LES ANCIENS DU VILLAGE
J’ai eu la chance pendant
plusieurs années
de
côtoyer les anciens du village
Tous
les après- midis, après la sieste, pendant l’été, ils
arrivaient les uns après les autres, chacun avait son heure, ils
s’installaient sur le même banc, toujours à la même place, Henri
arrivait le premier et, sans parler, venait s’asseoir près de moi,
le bonjour n’était pas nécessaire
Ensuite arrivait Hubert, il posait son vélo contre l'arbre et prenait sa place près de nous, le banc n’était pas très grand mais il restait une place pour Henri Giraud le forgeron,
Il
arrivait toujours à 15 heures en regardant l’horloge du château
et prenait la dernière place.

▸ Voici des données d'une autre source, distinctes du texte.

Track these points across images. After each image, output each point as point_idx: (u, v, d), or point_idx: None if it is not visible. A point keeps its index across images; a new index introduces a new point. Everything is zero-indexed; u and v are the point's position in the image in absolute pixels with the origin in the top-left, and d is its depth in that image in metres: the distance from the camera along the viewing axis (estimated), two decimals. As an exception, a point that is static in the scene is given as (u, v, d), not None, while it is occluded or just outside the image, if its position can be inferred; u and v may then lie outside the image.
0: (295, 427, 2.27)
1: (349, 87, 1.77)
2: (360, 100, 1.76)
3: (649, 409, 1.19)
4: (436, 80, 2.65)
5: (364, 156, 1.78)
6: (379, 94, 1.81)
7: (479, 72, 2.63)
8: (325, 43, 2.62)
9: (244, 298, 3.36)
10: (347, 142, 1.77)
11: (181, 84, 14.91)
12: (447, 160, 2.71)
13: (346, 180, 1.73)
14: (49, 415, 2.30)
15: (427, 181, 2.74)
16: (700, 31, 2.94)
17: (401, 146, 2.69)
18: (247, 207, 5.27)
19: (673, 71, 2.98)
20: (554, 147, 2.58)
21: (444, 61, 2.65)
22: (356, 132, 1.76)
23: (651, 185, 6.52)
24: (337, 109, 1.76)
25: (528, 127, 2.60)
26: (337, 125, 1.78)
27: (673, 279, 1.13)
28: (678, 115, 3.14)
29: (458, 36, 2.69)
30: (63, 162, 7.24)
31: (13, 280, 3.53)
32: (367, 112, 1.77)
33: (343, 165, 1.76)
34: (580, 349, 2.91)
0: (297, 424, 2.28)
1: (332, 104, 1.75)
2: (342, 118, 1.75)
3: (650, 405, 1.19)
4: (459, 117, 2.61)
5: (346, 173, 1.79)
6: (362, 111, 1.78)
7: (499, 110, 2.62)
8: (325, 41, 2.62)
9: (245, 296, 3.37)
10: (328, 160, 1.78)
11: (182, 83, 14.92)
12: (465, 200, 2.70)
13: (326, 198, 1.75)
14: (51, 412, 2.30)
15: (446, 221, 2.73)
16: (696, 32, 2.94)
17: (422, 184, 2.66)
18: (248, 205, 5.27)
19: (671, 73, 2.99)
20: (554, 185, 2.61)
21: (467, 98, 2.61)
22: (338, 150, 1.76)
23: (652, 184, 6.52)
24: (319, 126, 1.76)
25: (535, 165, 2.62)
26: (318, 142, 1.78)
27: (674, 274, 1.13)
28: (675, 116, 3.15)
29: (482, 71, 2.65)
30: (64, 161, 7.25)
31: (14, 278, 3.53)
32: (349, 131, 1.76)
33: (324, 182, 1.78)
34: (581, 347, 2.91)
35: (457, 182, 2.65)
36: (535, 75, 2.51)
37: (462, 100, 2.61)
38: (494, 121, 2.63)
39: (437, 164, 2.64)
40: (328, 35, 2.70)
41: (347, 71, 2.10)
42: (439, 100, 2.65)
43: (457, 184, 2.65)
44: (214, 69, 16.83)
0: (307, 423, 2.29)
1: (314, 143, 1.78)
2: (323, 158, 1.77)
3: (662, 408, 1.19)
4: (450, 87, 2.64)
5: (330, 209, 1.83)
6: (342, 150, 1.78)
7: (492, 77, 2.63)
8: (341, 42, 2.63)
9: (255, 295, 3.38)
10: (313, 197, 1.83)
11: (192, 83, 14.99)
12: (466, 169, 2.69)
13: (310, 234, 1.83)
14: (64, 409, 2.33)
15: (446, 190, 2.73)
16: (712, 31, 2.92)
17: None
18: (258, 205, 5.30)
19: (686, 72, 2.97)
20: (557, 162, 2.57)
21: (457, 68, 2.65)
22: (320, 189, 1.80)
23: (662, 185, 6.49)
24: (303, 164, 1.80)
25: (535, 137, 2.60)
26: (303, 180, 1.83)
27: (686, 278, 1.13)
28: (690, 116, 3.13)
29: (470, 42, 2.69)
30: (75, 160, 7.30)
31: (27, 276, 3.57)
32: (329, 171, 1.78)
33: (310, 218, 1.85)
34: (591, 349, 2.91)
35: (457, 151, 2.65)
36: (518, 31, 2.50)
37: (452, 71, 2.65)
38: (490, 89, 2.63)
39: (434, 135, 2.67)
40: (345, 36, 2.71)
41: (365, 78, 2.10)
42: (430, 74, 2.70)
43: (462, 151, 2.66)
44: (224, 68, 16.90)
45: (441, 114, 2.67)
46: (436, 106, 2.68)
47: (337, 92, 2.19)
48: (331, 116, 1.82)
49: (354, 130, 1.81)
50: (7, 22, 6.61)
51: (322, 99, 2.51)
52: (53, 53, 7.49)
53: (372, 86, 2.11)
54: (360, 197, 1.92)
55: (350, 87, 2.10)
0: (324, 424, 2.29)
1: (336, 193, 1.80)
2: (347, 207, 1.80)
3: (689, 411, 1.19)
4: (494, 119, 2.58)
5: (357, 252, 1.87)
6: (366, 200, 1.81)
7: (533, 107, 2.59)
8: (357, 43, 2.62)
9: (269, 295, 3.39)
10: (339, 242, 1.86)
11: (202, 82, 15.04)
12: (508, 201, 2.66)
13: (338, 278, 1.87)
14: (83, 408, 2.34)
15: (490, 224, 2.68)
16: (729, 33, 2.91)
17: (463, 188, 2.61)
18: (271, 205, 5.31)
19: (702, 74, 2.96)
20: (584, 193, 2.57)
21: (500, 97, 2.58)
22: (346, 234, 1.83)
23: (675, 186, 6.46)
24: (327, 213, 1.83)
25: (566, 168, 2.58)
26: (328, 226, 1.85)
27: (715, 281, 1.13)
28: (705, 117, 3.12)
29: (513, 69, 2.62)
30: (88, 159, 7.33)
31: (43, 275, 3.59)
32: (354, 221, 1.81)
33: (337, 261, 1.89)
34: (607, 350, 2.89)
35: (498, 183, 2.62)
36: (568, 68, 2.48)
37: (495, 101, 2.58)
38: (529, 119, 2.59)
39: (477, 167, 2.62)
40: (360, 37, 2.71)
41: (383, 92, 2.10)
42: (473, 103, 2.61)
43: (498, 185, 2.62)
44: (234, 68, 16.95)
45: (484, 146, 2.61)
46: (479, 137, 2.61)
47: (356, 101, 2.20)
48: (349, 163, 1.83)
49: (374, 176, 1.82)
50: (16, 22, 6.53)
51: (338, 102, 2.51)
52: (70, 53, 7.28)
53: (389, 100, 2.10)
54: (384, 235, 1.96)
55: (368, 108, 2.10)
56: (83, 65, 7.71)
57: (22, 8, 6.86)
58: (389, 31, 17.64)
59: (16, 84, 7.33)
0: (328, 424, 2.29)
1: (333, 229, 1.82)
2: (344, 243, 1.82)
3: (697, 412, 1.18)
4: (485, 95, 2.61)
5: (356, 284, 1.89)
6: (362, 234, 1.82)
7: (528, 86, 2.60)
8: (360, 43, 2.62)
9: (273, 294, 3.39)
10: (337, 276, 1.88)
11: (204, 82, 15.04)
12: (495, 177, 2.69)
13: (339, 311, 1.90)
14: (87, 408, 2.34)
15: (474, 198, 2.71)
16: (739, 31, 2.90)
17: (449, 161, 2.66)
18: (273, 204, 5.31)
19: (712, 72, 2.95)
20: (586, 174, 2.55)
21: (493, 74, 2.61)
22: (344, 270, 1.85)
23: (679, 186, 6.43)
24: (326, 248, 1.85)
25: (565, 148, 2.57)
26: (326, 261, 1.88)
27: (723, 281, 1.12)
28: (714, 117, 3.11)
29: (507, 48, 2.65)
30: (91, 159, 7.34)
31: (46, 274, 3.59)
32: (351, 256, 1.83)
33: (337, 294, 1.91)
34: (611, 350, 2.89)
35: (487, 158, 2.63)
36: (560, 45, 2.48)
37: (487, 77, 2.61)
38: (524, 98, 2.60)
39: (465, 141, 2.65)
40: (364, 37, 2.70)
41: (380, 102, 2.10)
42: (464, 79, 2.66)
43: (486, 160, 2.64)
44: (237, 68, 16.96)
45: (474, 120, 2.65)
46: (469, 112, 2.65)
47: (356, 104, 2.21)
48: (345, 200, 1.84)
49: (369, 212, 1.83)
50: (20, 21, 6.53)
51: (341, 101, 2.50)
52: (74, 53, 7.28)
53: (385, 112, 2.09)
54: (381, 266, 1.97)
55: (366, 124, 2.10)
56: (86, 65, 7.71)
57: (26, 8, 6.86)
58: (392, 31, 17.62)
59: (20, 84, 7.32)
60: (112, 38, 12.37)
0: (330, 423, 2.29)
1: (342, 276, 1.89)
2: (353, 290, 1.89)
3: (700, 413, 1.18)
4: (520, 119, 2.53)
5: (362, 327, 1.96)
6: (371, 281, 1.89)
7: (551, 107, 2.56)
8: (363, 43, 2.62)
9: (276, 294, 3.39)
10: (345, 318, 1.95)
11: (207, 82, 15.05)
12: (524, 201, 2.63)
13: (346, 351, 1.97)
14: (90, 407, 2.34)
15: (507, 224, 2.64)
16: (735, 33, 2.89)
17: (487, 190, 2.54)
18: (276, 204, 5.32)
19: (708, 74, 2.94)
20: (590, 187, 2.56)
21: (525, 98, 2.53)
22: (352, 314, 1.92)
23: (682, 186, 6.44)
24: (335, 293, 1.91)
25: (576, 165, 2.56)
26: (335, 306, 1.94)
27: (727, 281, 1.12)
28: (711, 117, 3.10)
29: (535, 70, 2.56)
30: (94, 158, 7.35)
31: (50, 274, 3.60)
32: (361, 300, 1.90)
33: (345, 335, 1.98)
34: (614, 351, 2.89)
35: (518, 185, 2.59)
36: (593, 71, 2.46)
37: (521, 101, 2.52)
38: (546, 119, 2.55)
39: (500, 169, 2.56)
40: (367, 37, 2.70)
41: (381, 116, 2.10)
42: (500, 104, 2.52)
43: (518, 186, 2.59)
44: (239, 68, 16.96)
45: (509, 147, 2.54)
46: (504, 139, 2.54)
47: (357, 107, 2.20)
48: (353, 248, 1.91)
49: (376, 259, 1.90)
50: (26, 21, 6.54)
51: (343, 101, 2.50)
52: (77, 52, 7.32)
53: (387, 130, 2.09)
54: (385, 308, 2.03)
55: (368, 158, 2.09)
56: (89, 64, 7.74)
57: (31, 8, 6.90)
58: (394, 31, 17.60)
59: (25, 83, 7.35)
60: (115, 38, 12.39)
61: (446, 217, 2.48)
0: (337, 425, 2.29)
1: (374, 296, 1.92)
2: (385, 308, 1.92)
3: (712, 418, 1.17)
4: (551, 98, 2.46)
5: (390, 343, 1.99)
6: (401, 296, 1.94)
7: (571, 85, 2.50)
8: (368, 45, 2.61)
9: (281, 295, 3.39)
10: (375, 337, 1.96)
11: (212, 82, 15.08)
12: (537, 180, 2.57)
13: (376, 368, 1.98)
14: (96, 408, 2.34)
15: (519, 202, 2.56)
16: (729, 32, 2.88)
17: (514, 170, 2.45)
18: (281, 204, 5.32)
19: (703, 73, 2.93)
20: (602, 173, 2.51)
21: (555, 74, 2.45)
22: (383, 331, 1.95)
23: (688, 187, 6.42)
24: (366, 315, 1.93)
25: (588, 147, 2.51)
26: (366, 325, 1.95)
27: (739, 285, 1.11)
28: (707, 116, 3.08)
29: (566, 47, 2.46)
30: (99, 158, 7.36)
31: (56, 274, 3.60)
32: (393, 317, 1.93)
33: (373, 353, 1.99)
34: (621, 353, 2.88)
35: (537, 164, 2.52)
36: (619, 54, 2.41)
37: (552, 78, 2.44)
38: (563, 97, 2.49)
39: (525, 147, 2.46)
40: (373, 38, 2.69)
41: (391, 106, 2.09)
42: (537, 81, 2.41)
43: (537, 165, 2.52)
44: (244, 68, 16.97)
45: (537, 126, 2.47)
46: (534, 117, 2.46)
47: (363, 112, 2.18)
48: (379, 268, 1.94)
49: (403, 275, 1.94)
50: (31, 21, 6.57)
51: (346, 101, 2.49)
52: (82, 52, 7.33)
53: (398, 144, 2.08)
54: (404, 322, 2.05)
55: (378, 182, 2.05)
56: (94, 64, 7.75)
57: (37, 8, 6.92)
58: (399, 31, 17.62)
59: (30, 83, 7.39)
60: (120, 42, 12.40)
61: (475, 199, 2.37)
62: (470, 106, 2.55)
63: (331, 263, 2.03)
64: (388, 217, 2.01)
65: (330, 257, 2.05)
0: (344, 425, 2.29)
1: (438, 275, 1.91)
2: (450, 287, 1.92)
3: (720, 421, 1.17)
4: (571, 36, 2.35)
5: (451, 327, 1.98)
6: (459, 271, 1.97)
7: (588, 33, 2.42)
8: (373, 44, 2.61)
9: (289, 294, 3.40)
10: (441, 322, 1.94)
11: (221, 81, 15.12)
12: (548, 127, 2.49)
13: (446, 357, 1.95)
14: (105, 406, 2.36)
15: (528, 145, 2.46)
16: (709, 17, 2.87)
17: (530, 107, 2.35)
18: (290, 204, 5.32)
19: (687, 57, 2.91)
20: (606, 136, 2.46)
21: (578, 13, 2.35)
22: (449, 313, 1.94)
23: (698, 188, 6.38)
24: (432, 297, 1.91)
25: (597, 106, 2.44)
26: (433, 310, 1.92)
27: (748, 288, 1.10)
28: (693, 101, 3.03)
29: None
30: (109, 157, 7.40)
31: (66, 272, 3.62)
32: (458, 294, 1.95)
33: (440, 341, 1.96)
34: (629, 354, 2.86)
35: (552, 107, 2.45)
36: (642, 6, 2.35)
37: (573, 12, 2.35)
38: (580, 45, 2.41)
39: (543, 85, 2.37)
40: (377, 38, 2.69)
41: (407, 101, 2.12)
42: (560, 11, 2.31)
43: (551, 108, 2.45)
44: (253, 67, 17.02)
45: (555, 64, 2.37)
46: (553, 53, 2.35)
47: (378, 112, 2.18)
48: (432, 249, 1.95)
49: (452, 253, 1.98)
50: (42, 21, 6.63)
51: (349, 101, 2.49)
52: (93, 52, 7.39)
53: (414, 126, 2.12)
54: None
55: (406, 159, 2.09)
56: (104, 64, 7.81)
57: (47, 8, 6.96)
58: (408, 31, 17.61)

On savait qu’il ne restait pas
longtemps car il avait beaucoup de travail à sa forge, il aimait
taper une fois sur le fer et trois fois sur l’enclume, c’était
sa façon de travailler
Ainsi
j‘ai pu recueillir certaines histoires de vie dans le village.
Chacun
racontait à sa façon les différents moments de son existence,
surtout le travail qu‘il fallait abattre pour survivre des récoltes
qui n‘étaient pas toujours prospères, ce n’était pas comme
aujourd’hui, il n’y avait pas de subventions.
Un
jour, après le départ du forgeron, Emilien prit sa place et c’est
à ce moment que l’on vit passer le docteur qui allait faire sa
visite à Elise.
-
Tè, vé le docteur, il se croit tout savoir, moi je ne
l‘appelle plus depuis qu’il m’a dit que j’avais un « urcère
« .Après m’avoir regardé dans tous les sens, je lui dis que
mon estomac me faisait mal après les repas à tel point que je ne
pouvais plus faire la sieste:
Alors
il m’a dit: monsieur Autran il faut vous opérer
-
Quoi !m’opérer, écoutez docteur, je ne me ferai jamais opérer.
-
Combien je vous dois?
Puis
il est parti, il n’avait pas l’air content.
-
Il ne m’a jamais demandé ce que je mangeais, ni ce que je buvais,
moi je savais pourquoi j’avais mal à l’estomac: c’était le
vin de la coopérative qui me brûlait le ventre, alors j’ai arrêté
d’en boire et depuis j’ai plus mal, hé voilà !
Lorsque
je me trouvais avec Henri, avant que les autres arrivent je lui
posais des questions sur leur âge respectif
-
Dis Henri, quel âge a Hubert?
-
Hubert, il est de 12.
-
Et le forgeron?
-
Ho, Henri, il est jeune, il est de 16.
-
Et Marceau ?
-
Marceau et Elie sont partis ensemble au conseil de révision ils sont
de 11.
-
Et toi, quel as-tu?
-
Moi, j’ai 6 mois de moins qu’Hubert.
Il
ne me restait plus qu’à faire les calculs pour connaître leurs
âges.
Quelquefois,
le dimanche, nous regardions les jeunes jouer à la paume contre le
mur de l’église, ils jouaient comme ils savaient, comme ils
pouvaient.
Alors
Henri me dit:
Nous
on travaillait du matin au soir et entre midi et une heure, après
avoir mangé un bout de pain avec ce que nous avions et bu un bon
coup de vin, on attaquait la partie, mais nous avec une balle
que l’on confectionnait avec une vieille chaussette entourée
d’élastiques, pas comme eux avec de belles balles de tennis, il
fallait voir les parties qu’on faisait, ensuite on retournait
travailler.
Il me disait aussi que dans le temps, avant la guerre de 45, tous les jardins étaient entretenus, l’eau de la fontaine remplissait le pesquier, ce grand bassin derrière le lavoir, chacun avait ses deux heures pour arroser, on ouvrait les vannes et l’eau coulait dans les rigoles.
Il
y avait un cahier, tenu par le garde, qui faisait respecter les
horaires de chacun, tu comprends dans ces jardins il y avait de tout,
pommes de terre, tomates, oignons, poireaux, et même des fleurs pour
le cimetière, il fallait faire des réserves pour l’hiver.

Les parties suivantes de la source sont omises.